The Weird, Wonderful Problem of Winning

Here at MADRE, we’re hopeful about what an Obama presidency could mean for those of us who care about women’s human rights around the world. At the same time, we know that there are inconsistencies and challenges that we will face. He’s great on choice; not so great on the death penalty. Committed to (partial) withdrawal from Iraq; but plans to escalate the war on Afghanistan. Understands that combating AIDS in Africa requires science, not Christian dogma; but wants to further militarize the continent through AFRICOM. I could go on, but you get the picture.  

So the question is—and we want your help answering it—how do we relate to an administration that is our ally on some issues, but not on others?

Historically, US progressives haven’t had to grapple much with this question, especially not during Bush’s reign.

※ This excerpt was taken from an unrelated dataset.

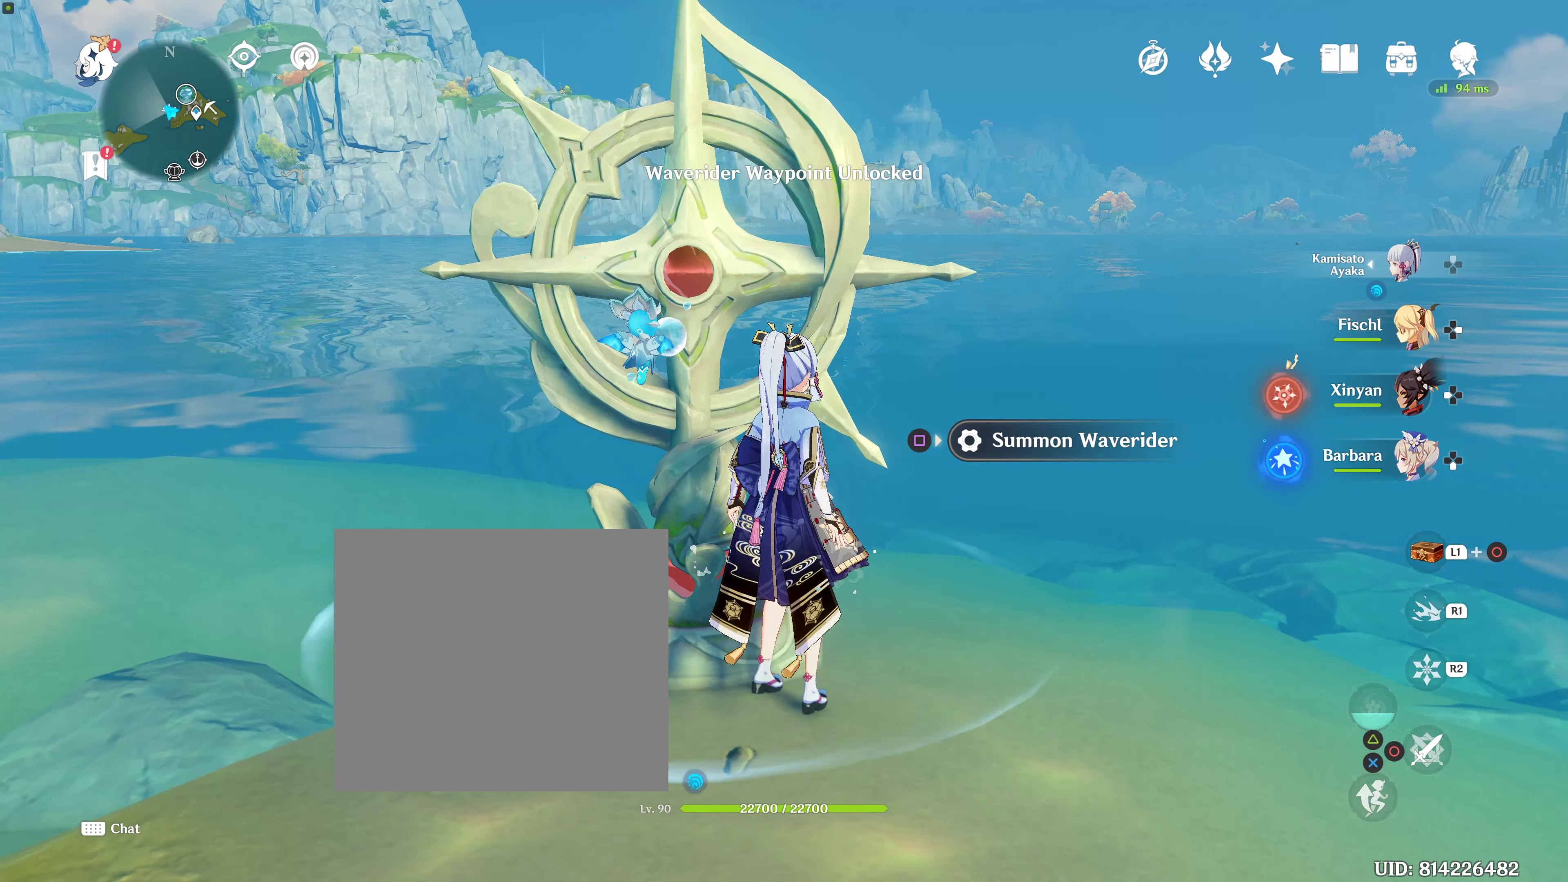
{"buttons": [], "left_stick": "center", "right_stick": "center", "events": [[367, "SQUARE", "down"], [500, "SQUARE", "up"]]}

That question is now paramount. In fact, I think that the way we answer it may determine how effective we are in winning the policies we want to see from Washington. 

After all, we can’t continue to act as though the White House is the enemy of all things feminist and human-rights oriented just because they don’t support our whole agenda.  If we do that, we forfeit a tremendous chance to engage and push for real change. And we will disconnect ourselves from a groundswell of people who recognize that this is, in fact, a moment of opportunity for progressives.

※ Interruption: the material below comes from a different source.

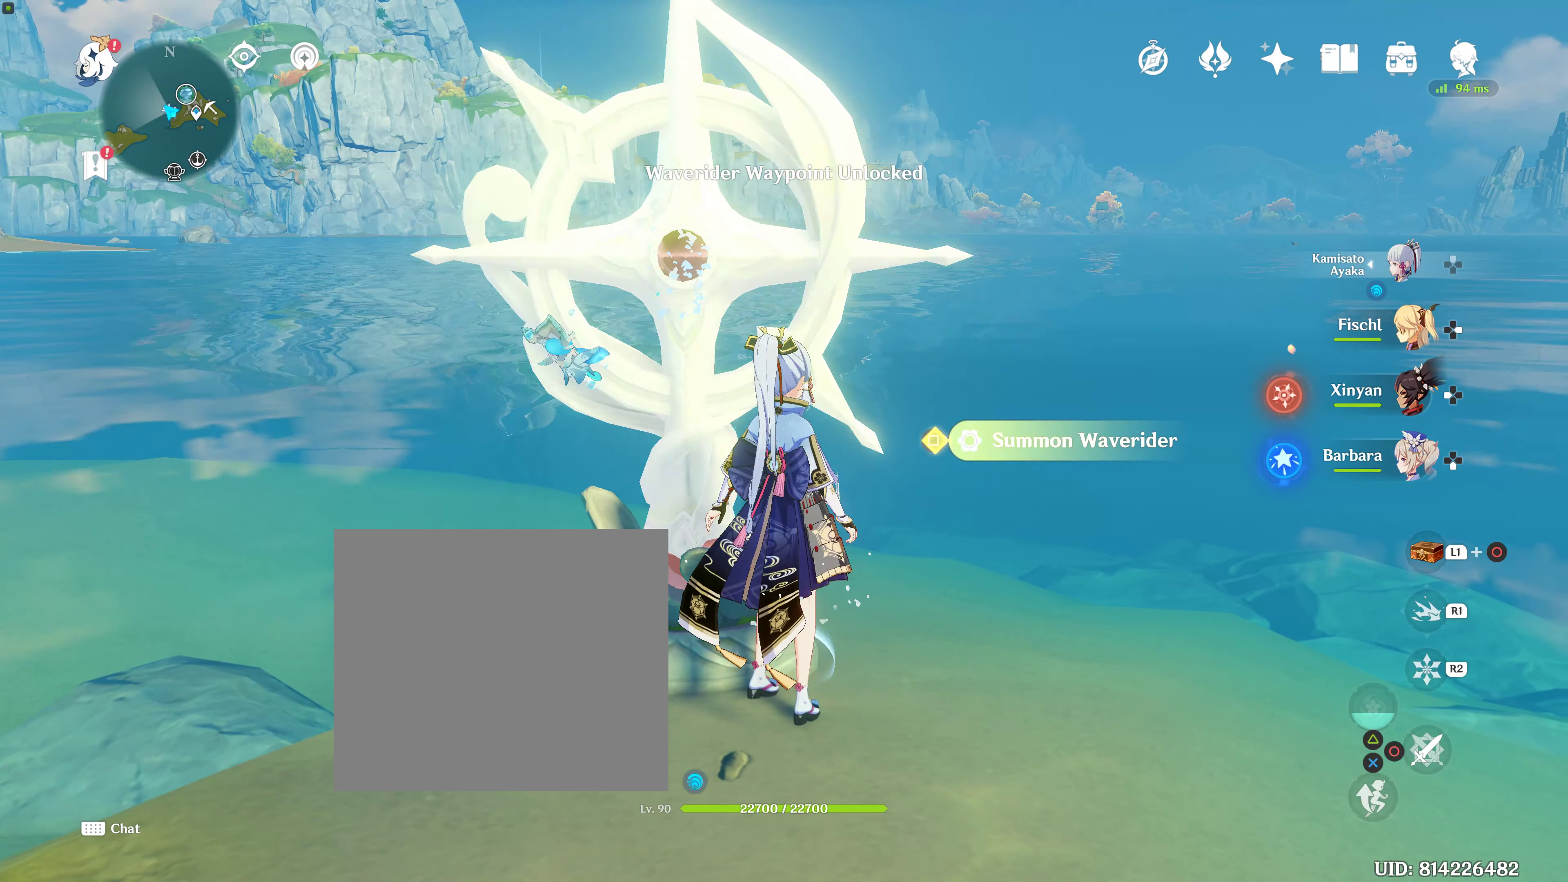
{"buttons": [], "left_stick": "center", "right_stick": "center", "events": []}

We also don’t want to be cheerleaders for the new administration. David Axelrod and Barack Obama would love to see their 10 million-strong email list become a giant rubber stamp sitting on the President’s desk. That would be a big mistake.

Fortunately, our options aren’t limited to total rejection or unconditional support. I want to suggest here that we adopt an approach that MADRE is calling critical cooperation. That means vocally supporting every positive move that the administration makes and demanding improvements to any US policy that doesn’t uphold human rights. Our opposition, when it’s warranted, can be constructive. But let’s not back peddle on what we know is right just because there’s someone in the White House who may meet us part-way.

It’s a strange and wonderful problem to have: figuring out what to do when our candidate wins.  This idea of critical cooperation is MADRE’s working proposal.  I’m putting it forward on the blog today because I’m writing a piece explaining critical cooperation towards the new administration. I would love to hear what you think as I’m sitting down to write.